FSGS-CT compared the efficacy of a 12-month course of CSA to a combination of oral pulse dexamethasone and MMF in children and adults with steroid-resistant primary FSGS. Of the 192 patients enrolled, 138 were randomized to CSA (72) or to MMF/dexamethasone (66). The primary analysis compared the levels of an ordinal variable measuring remission during the first year. The odds ratio (0.59) for achieving at least a partial remission with MMF/dexamethasone compared to CSA was not significant. Partial or complete remission was achieved in 22 MMF/dexamethasone- and 33 CSA-treated patients at 12 months. The main secondary outcome, preservation of remission for 26 weeks following cessation of treatment, was not significantly different between these two therapies.

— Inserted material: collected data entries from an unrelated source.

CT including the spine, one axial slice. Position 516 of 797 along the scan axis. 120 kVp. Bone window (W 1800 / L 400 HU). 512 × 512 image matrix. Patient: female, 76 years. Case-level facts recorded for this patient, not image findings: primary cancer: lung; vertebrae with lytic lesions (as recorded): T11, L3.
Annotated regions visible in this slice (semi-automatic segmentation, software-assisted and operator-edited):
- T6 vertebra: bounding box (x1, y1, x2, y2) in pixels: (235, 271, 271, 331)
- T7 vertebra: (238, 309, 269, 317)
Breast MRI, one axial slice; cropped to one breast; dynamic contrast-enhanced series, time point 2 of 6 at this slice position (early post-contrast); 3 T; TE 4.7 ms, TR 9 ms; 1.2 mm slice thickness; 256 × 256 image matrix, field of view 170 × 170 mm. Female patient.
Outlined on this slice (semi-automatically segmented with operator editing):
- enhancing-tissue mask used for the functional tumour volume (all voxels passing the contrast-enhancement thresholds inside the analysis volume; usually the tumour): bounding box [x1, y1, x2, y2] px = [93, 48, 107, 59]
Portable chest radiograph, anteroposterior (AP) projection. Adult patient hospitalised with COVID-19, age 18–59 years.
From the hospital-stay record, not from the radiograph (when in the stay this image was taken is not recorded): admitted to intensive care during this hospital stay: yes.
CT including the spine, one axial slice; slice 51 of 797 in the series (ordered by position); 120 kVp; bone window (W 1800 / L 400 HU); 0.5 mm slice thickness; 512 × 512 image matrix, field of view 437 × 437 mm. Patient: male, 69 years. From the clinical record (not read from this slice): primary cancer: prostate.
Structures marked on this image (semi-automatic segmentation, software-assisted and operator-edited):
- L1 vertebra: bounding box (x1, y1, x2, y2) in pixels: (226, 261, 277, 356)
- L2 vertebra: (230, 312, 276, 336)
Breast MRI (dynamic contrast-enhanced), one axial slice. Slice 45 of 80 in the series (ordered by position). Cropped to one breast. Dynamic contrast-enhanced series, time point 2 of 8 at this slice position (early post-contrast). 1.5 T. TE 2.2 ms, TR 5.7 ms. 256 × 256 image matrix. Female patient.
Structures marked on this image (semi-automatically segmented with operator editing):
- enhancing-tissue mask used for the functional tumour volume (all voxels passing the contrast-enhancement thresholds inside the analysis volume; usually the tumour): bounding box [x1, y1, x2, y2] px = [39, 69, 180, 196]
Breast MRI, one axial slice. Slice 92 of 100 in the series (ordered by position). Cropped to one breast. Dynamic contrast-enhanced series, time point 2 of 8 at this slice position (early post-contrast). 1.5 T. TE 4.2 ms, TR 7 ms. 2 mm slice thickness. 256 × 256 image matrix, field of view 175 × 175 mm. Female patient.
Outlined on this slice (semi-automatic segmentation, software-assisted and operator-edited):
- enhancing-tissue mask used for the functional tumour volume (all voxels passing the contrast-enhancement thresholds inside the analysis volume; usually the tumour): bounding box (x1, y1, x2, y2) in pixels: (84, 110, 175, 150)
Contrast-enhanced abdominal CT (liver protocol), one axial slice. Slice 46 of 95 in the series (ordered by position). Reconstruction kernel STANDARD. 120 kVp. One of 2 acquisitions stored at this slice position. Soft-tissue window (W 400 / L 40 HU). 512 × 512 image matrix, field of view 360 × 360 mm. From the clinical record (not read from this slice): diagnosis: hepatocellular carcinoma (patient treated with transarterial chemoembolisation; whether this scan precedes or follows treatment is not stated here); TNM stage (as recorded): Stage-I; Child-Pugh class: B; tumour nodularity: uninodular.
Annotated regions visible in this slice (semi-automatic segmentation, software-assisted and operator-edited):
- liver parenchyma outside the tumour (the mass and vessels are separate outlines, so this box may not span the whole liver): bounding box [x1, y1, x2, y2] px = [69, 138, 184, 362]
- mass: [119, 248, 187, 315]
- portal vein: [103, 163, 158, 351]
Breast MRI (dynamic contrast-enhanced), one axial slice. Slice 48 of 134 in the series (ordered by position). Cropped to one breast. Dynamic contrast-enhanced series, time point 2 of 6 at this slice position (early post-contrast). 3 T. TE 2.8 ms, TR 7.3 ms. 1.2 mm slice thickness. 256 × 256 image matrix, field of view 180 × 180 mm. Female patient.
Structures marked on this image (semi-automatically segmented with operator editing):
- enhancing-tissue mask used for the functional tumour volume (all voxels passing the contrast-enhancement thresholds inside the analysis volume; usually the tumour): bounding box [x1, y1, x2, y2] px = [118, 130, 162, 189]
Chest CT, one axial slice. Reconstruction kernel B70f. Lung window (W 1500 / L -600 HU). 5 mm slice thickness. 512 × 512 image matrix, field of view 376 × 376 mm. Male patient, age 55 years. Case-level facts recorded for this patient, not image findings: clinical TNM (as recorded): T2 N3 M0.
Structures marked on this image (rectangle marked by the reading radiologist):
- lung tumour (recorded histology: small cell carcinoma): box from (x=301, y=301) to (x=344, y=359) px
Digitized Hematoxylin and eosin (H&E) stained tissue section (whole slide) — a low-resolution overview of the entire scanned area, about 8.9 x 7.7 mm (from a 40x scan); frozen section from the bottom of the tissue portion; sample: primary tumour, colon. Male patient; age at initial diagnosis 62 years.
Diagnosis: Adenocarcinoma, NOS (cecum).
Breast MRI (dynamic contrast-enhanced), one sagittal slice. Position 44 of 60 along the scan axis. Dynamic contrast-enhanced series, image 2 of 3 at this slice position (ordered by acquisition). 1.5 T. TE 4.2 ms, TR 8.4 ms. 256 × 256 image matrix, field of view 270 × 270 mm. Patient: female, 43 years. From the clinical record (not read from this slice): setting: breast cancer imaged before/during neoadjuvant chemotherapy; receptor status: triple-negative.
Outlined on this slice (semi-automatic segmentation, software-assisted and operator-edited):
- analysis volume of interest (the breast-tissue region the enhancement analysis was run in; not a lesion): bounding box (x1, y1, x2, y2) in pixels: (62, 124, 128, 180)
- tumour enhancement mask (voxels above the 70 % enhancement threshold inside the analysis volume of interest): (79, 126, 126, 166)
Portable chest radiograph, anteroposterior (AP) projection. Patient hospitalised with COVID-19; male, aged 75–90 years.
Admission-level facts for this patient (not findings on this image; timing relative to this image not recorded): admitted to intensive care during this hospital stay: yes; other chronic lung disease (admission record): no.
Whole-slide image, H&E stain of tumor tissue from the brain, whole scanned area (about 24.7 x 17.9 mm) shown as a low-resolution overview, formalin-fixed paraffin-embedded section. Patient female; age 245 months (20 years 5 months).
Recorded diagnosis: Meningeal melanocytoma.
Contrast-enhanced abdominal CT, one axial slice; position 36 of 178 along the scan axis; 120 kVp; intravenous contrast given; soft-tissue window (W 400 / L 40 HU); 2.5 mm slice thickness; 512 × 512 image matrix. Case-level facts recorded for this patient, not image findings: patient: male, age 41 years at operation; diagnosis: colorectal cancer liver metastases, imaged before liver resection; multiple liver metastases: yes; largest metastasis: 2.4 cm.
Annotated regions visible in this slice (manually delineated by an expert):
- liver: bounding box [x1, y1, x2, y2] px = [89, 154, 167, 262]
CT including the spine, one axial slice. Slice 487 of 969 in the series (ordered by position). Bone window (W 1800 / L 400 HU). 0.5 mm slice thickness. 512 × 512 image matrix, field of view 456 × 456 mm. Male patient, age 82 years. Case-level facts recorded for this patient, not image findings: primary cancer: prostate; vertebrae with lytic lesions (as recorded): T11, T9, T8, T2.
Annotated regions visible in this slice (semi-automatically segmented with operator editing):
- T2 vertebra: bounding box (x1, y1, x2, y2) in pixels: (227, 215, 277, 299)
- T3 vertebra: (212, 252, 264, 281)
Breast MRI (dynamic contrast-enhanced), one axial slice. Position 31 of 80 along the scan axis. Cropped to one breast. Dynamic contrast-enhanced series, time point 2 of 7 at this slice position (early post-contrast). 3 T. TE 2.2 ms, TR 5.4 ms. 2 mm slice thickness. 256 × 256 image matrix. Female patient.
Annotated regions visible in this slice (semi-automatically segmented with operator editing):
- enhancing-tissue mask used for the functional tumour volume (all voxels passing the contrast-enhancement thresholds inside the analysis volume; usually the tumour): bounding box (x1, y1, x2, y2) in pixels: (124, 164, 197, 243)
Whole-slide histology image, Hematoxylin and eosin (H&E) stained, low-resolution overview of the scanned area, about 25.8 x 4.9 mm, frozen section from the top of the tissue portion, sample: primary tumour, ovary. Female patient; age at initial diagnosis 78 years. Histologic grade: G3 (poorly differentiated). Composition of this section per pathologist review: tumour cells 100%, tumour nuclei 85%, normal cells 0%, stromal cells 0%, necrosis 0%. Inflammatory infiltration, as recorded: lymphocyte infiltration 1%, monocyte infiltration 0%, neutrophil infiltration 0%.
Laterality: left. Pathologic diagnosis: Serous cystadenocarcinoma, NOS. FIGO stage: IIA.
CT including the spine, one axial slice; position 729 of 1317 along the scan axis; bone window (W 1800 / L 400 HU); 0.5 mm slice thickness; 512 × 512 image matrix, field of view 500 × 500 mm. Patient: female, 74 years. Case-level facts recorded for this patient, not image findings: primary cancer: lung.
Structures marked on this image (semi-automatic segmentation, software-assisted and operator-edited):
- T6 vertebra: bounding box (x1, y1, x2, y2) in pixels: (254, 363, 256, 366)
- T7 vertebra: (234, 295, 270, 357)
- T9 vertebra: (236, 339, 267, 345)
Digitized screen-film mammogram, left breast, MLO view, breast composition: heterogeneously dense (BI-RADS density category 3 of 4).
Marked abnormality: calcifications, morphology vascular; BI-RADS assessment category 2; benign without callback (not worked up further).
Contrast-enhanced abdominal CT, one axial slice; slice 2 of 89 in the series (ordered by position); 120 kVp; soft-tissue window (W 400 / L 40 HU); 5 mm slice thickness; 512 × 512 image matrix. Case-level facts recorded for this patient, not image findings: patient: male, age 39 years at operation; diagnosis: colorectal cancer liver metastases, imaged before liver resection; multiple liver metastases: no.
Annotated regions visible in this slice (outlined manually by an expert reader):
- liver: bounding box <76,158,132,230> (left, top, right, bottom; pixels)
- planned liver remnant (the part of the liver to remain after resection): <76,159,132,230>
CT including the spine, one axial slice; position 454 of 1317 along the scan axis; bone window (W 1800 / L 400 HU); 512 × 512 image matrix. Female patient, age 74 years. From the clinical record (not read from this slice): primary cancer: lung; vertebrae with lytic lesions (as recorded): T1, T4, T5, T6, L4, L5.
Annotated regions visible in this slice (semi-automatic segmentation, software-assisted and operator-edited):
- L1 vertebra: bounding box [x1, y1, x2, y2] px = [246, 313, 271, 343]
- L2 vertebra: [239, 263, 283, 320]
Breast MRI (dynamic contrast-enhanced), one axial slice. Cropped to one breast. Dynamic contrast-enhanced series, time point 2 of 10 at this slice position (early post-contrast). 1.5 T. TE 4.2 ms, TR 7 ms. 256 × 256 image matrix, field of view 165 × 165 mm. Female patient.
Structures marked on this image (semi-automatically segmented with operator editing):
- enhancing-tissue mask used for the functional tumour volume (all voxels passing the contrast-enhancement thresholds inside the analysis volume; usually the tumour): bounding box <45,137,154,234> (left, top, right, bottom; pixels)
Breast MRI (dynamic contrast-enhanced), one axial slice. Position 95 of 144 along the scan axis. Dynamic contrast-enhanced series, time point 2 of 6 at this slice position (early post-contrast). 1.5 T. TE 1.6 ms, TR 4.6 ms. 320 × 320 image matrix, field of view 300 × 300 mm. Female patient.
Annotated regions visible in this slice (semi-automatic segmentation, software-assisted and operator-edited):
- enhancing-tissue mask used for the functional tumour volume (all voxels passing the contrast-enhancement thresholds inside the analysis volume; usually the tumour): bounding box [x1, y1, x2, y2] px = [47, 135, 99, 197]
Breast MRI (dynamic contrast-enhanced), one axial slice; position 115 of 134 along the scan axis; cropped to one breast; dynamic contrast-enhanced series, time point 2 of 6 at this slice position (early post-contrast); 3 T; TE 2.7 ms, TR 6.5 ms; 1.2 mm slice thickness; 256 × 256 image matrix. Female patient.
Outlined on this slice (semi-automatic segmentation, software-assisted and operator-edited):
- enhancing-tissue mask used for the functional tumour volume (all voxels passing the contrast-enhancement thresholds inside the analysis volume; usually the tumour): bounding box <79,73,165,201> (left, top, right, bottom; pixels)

During the entire 78 weeks of study, 8 patients treated with CSA and 7 with MMF/dexamethasone died or developed kidney failure. Thus, this study did not find a difference in rates of proteinuria remission following 12 months of CSA compared to MMF/dexamethasone in patients with steroid-resistant FSGS. However, the small sample size might have prevented detection of a moderate treatment effect.